In the PCI DSS world (and information security in general), I would describe governance as the assignment of oversight and management responsibilities for PCI DSS and the information security program.

Contrary to what seems to be the common belief out there, PCI DSS is not an IT requirement; it is both a contractual requirement (for example, most merchant business agreements include language mandating compliance with PCI DSS) and an industry standard that has a (very) strong IT security focus. Most practitioners always recommend that PCI DSS be seen as an organizational (business) issue and not as an IT issue. I agree with them on this.

While PCI DSS compliance should not be addressed as an IT problem, it is still very technical (IT) in nature and many responsibilities will fall to technical staff. I generally recommend that one (non-IT) person be in charge of compliance with PCI DSS. If you have a chief compliance function, that would be a likely choice.
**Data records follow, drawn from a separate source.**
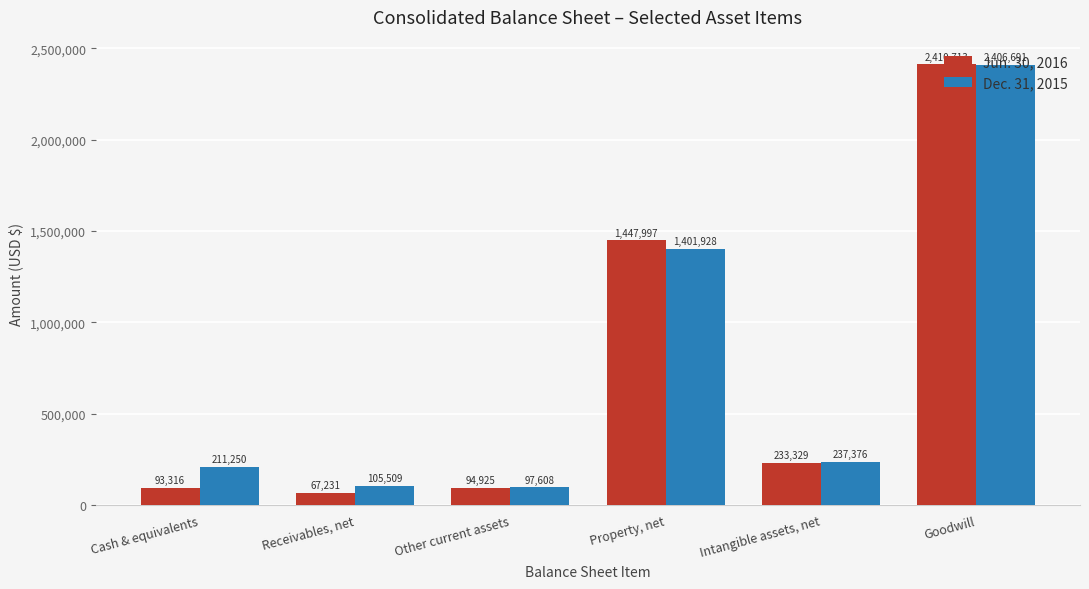

What position from the right is Other current assets?

4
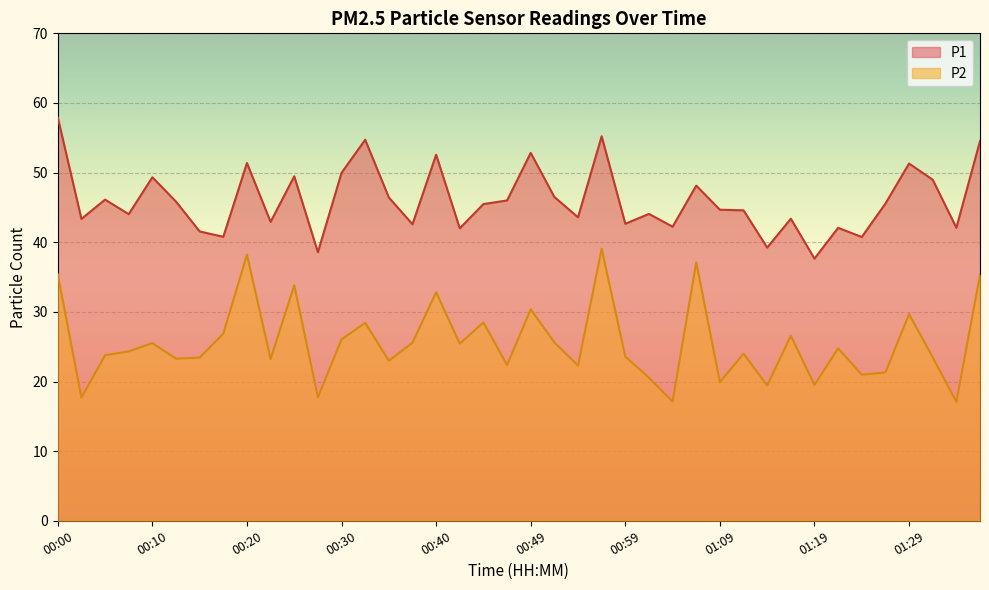

What is the difference between the P2 values at 01:04 and 00:44?

11.4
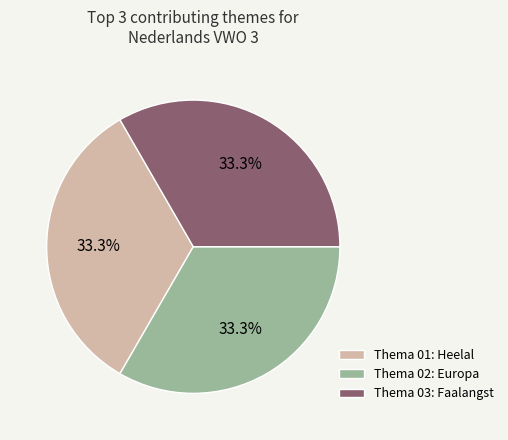

Combined, do Thema 02: Europa and Thema 01: Heelal account for over 50%?

Yes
If not, I would recommend looking at who has the relationship with the entity you need to report your compliance to. For merchants, this entity is your acquirer. For issuers, acquirers and service providers, reporting is made to the card brands (often multiple ones). In a merchant's case, that relationship is often held by the treasury department. So assigning the CFO, the treasury director or manager may work well. This individual does not need to be technically savvy, but would interact with individuals in charge of IT and Information Security (which depending on the organization can be one and the same) and serve as primary point of contact with the entity imposing compliance.

Requirements 12.5.* of PCI DSS mandate assigning information security responsibilities. We also recommend that these fall to a single individual, generally the CISO or CIO. Some of the responsibilities in the sub-requirements can then be delegated, but ultimate accountability should rest with the identified individual. Amongst the responsibilities are:

  • developing and maintaining (updating at least annually) information security policies and procedures (12.5.1)
  • ensuring monitoring of security alerts (12.5.2)
  • implementing security incident response processes (12.5.3)
  • administering user accounts (12.5.4), including controls over the addition and termination of users
  • monitoring and controlling all access to data (cardholder) (12.5.5)

All of these responsibilities must be documented clearly and approved by management (12.4). Again, while these requirements cover cardholder data, they should still apply in reasonably the same way to all information held by the organization.

One of the first step of the governance apparatus is the development of organizational policies. The other is the performance of a risk assessment.